Os pesquisadores identificaram um importante agrupamento de QTL no cromossomo 5 associado a alfa-pineno, beta-pineno, alfa-terpineno, alfa-terpinoleno, gama-terpineno e limoneno. A região foi consistentemente associada a todos os seis compostos em ambos os ambientes de cultivo.
Dependendo do terpeno, os QTLs do cromossomo 5 explicaram entre 47% e 66% da variação observada. Um QTL principal para o mirceno foi localizado nas proximidades e explicou aproximadamente 43% da variação desse composto.
A região do cromossomo 5 continha múltiplos genes de terpeno sintase, vários dos quais eram expressos em níveis muito mais elevados na planta parental com predominância de CBD. Os pesquisadores identificaram possíveis genes candidatos responsáveis pelas diferenças na produção de alfa-pineno, mirceno, alfa-terpineno, gama-terpineno e alfa-terpinoleno.
Plantas que herdaram duas cópias do marcador do cromossomo 5 do progenitor dominante em THC não apresentaram níveis detectáveis de alfa-terpineno, alfa-terpinoleno e gama-terpineno. Plantas com pelo menos uma cópia do marcador do progenitor dominante em CBD produziram concentrações mais elevadas desses compostos, sugerindo que a versão herdada da região teve grande influência na presença dos terpenos.
O controle genético dos sesquiterpenos mostrou-se consideravelmente mais complexo.
Os QTLs associados ao beta-cariofileno, farneseno e humuleno estavam dispersos por cinco cromossomos e, em geral, apresentavam efeitos menores. Também se mostraram menos estáveis entre os ambientes interno e externo.
Os pesquisadores observaram que os sesquiterpenos podem ser mais difíceis de mapear porque se acumulam no início do desenvolvimento da flor e podem volatilizar antes da colheita. Medir esses compostos mais cedo no desenvolvimento da planta poderia melhorar a precisão de estudos futuros.

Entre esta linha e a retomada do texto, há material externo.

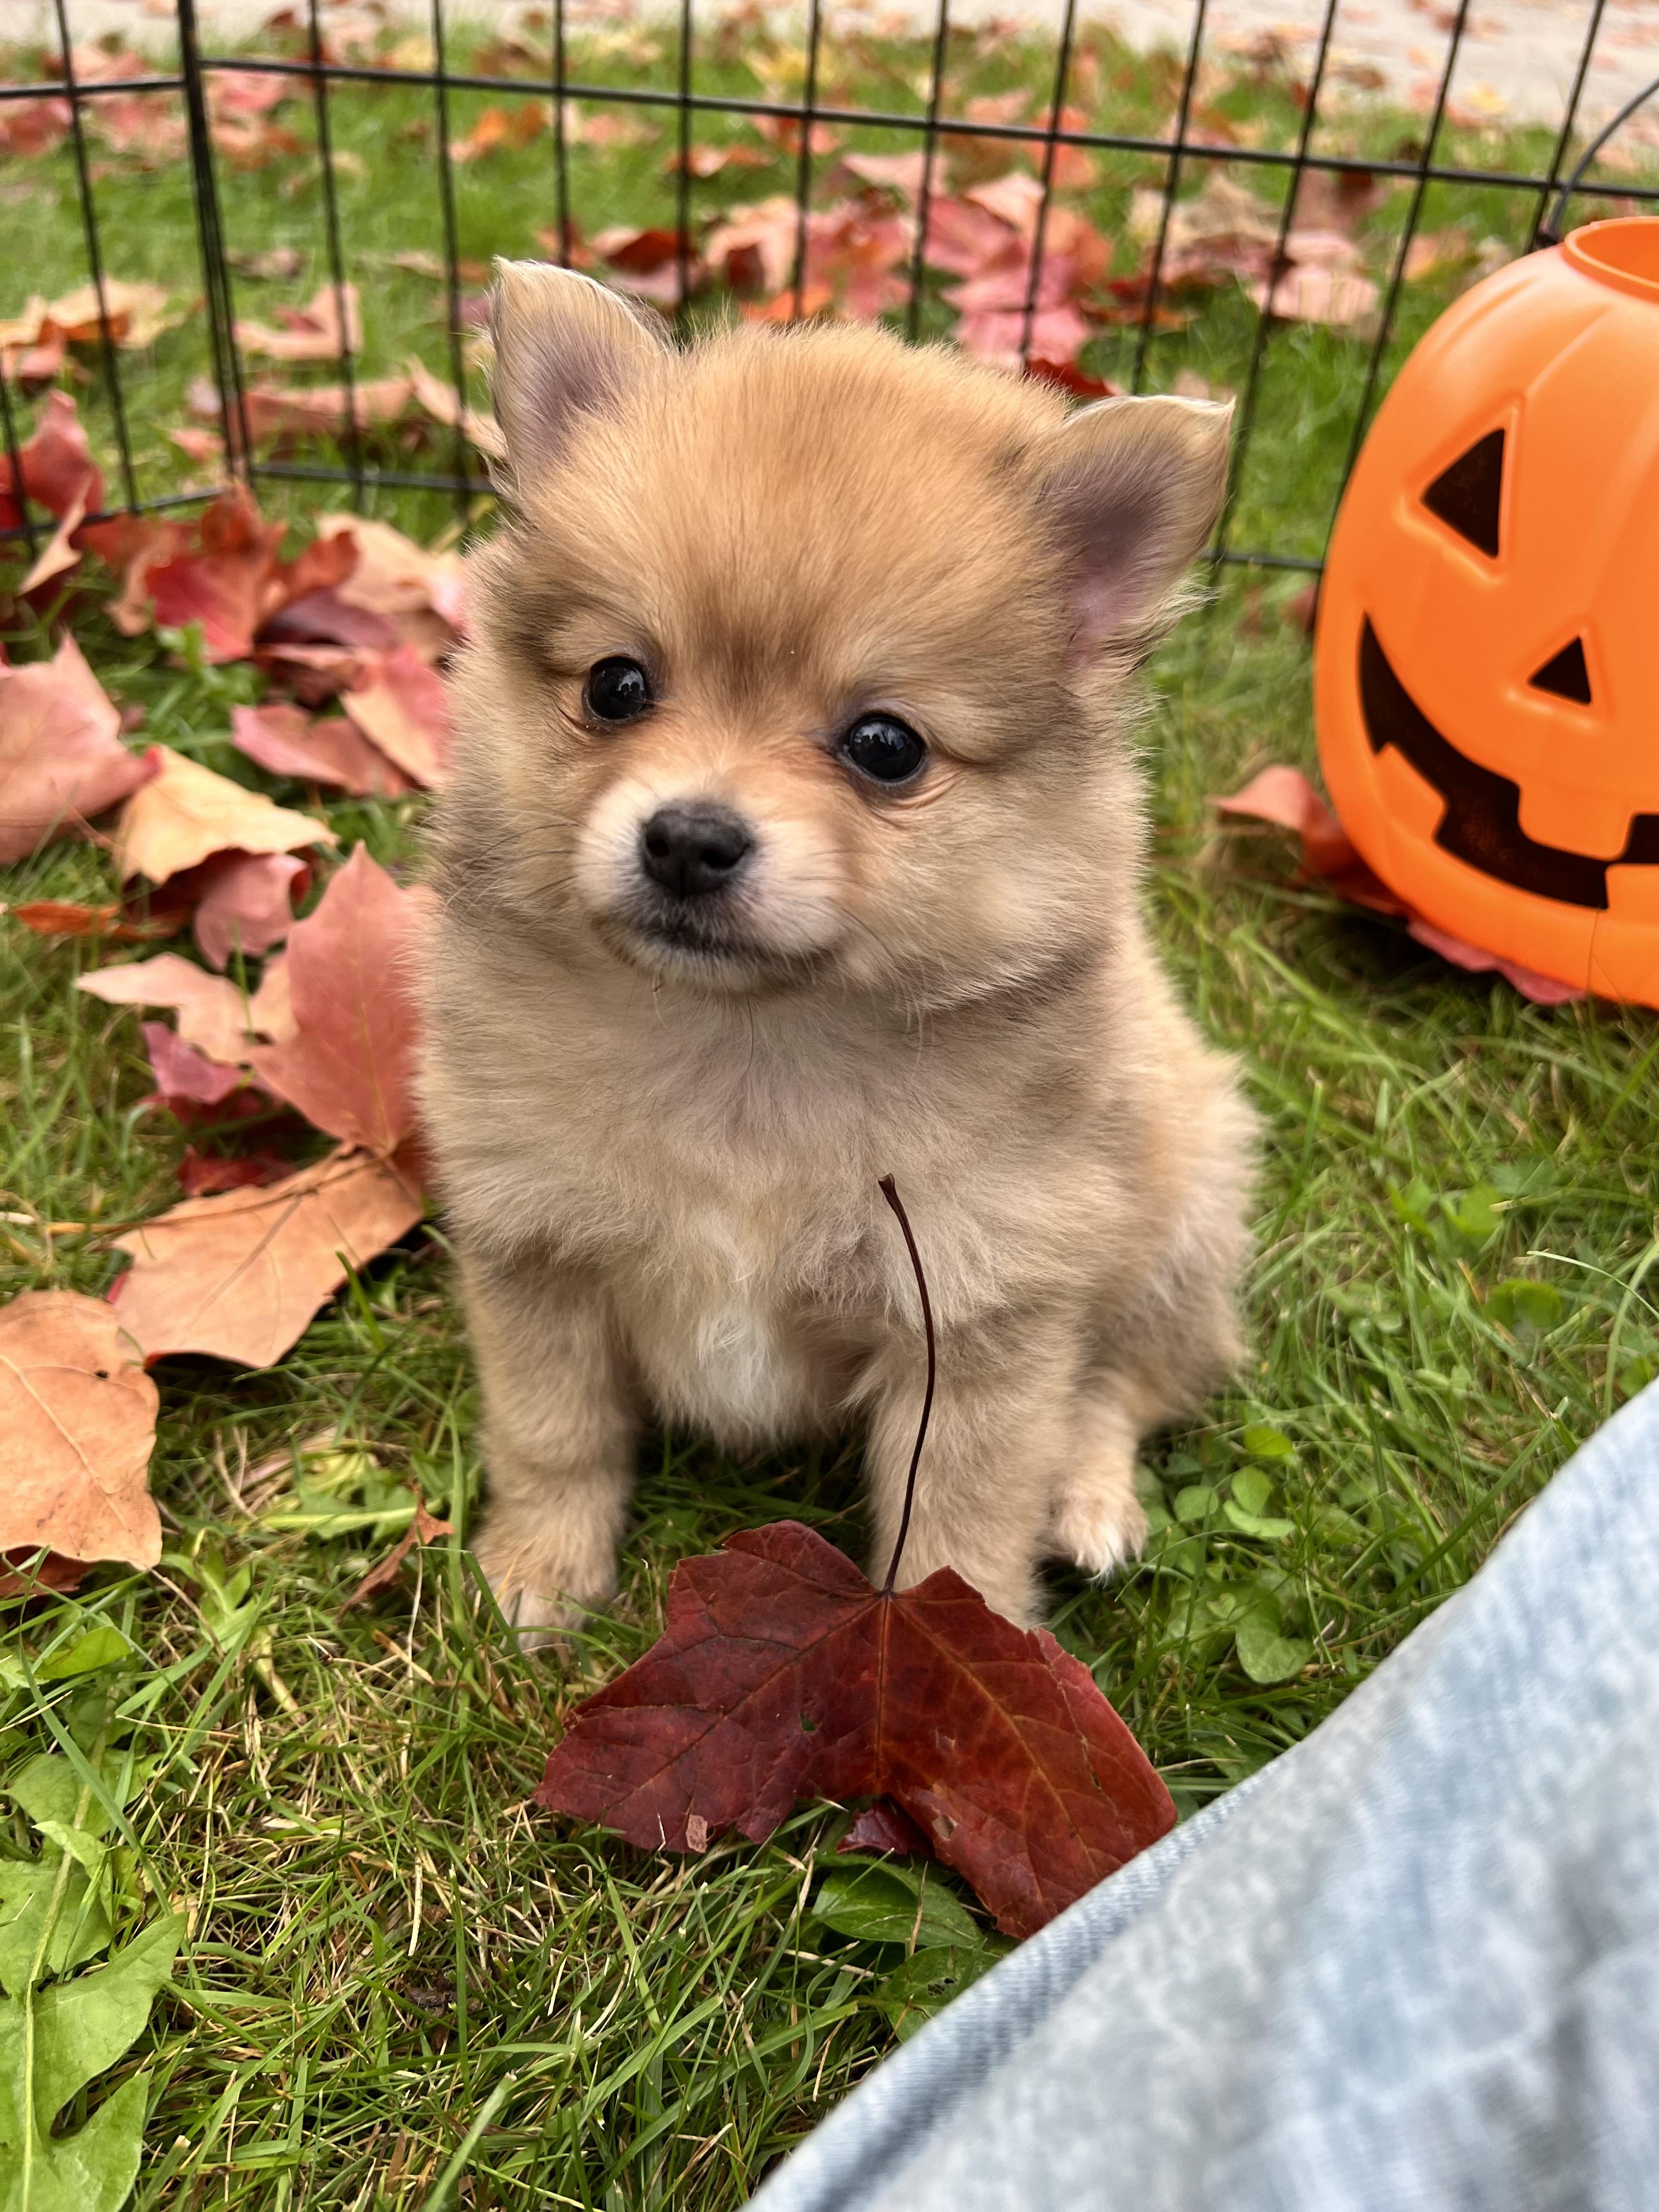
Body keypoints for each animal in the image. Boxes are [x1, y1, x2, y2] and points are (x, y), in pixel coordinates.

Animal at [419, 262, 1256, 1634]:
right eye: (615, 686)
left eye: (886, 747)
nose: (690, 839)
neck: (750, 1051)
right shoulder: (535, 1249)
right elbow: (557, 1432)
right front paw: (538, 1574)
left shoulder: (980, 1309)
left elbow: (962, 1521)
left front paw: (957, 1649)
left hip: (1176, 1220)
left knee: (1122, 1384)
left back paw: (1090, 1502)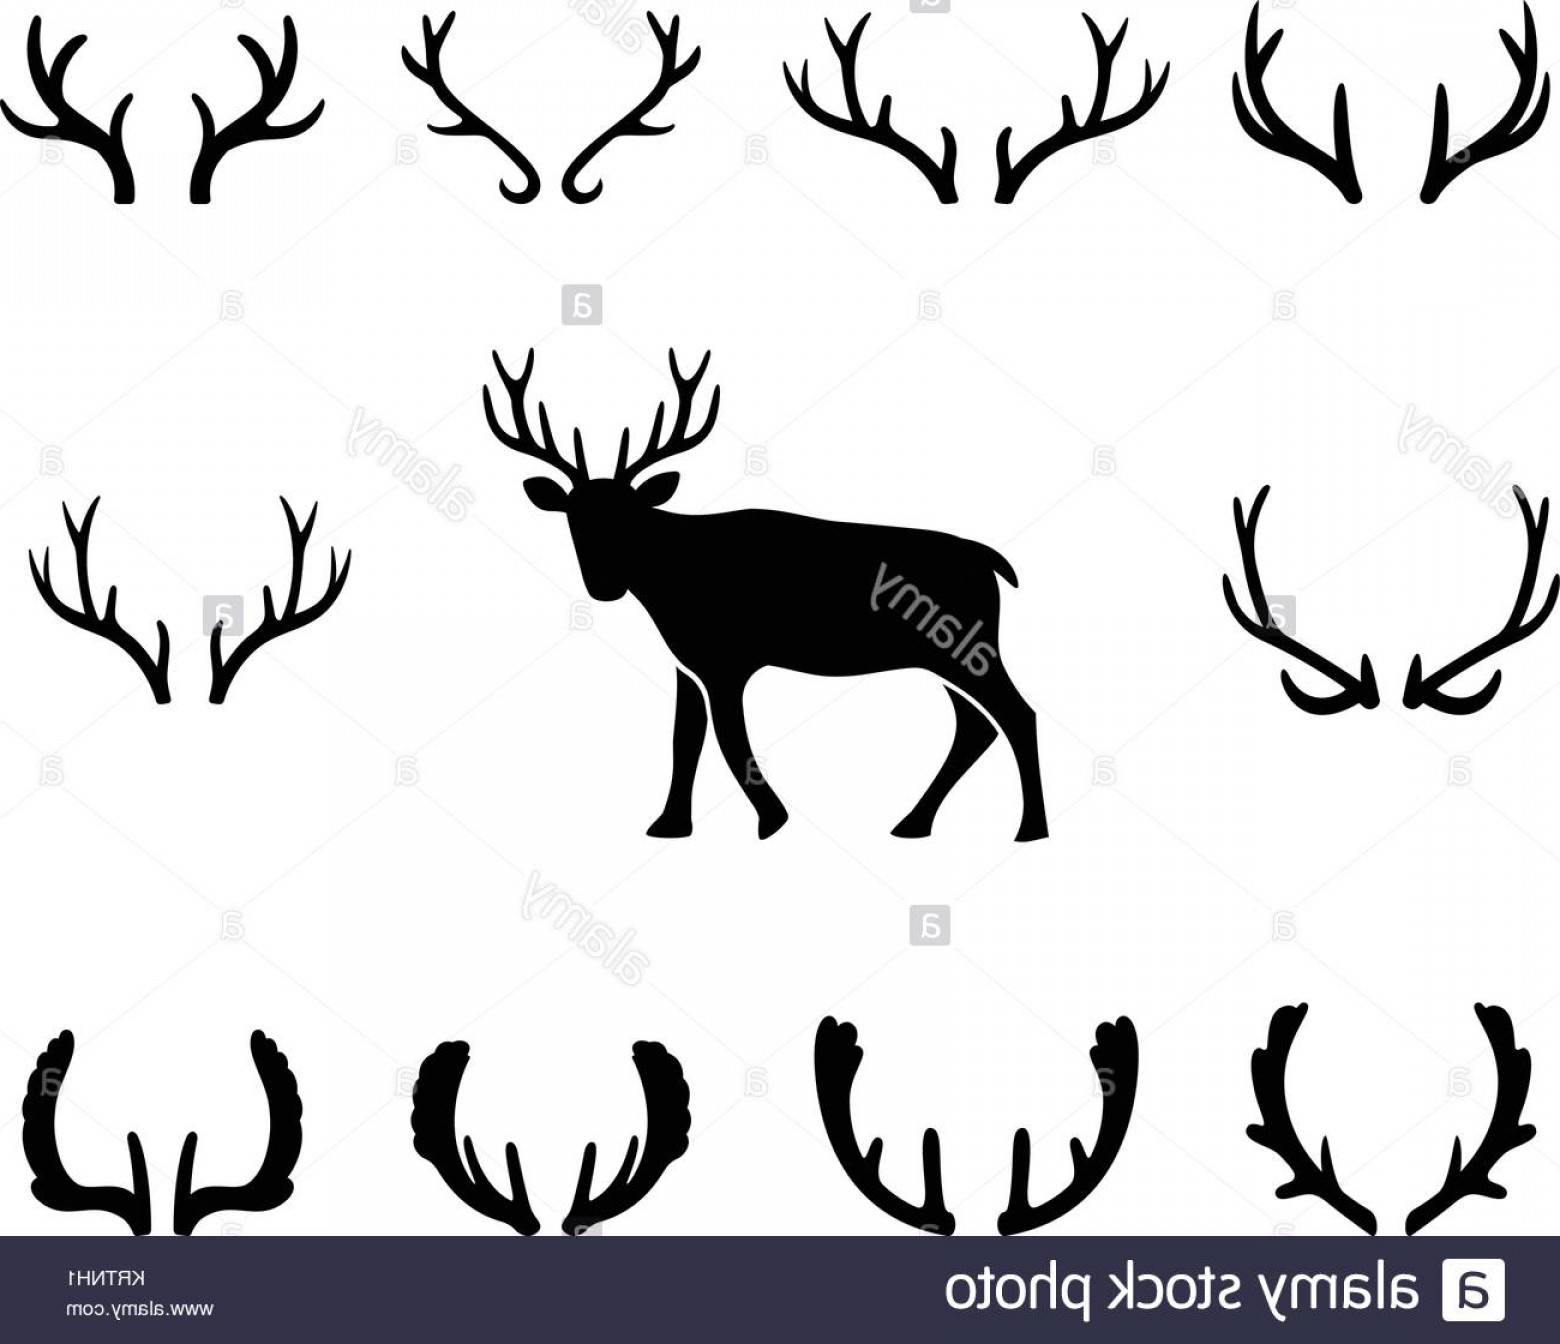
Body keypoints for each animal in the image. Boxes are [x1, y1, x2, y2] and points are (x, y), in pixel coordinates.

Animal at [484, 349, 1048, 842]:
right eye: (574, 518)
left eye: (631, 518)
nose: (603, 585)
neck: (667, 582)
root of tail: (992, 563)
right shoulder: (686, 664)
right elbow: (683, 740)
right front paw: (669, 825)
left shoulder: (726, 660)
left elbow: (730, 740)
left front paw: (772, 820)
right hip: (939, 656)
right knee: (974, 725)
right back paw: (912, 823)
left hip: (967, 648)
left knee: (1017, 714)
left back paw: (1030, 829)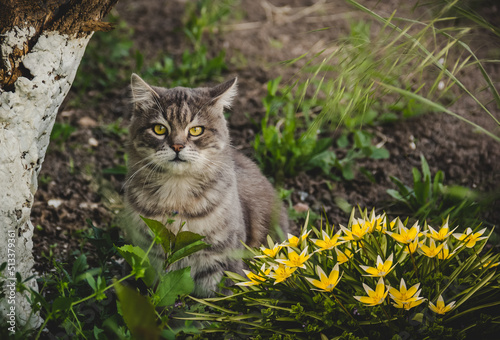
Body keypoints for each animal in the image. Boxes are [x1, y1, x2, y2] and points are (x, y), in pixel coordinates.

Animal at [121, 73, 290, 296]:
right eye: (159, 129)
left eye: (196, 130)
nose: (177, 146)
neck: (177, 198)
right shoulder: (149, 257)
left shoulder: (222, 262)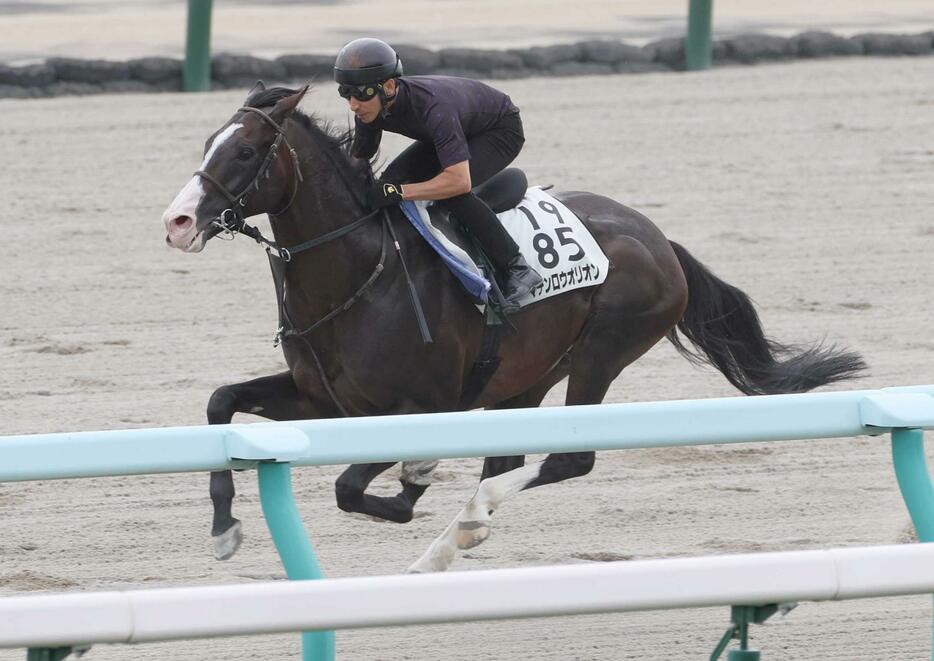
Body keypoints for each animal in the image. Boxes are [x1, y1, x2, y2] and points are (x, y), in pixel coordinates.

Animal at [161, 85, 872, 572]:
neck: (360, 273)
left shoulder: (419, 408)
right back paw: (456, 535)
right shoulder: (322, 400)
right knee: (513, 457)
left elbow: (353, 487)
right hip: (525, 376)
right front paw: (224, 528)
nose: (177, 222)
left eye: (246, 150)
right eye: (207, 144)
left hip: (601, 353)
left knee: (567, 459)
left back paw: (463, 525)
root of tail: (658, 238)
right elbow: (220, 402)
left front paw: (416, 486)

De modo geral, as descobertas sugerem que os cultivadores podem se concentrar em um número limitado de regiões genômicas principais ao desenvolver plantas com perfis específicos de canabinoides ou monoterpenos. No entanto, os resultados vieram de uma única população criada a partir de duas variedades parentais nativas, o que significa que pesquisas adicionais envolvendo uma gama mais ampla de genética da maconha serão necessárias para determinar a abrangência da aplicação das descobertas.
“Em conclusão, descobrimos que, em nossa população derivada da variedade nativa Tipo I IPK_CAN_36 e da variedade nativa Tipo III IPK_CAN_57, quatro canabinoides principais foram controlados por um único cluster multi-QTL principal no cromossomo 7 e seis monoterpenos principais foram controlados por um único cluster multi-QTL principal no cromossomo 5”, disseram os pesquisadores.
O estudo foi cofinanciado pela Southern Cross University e pela Cymra Life Sciences.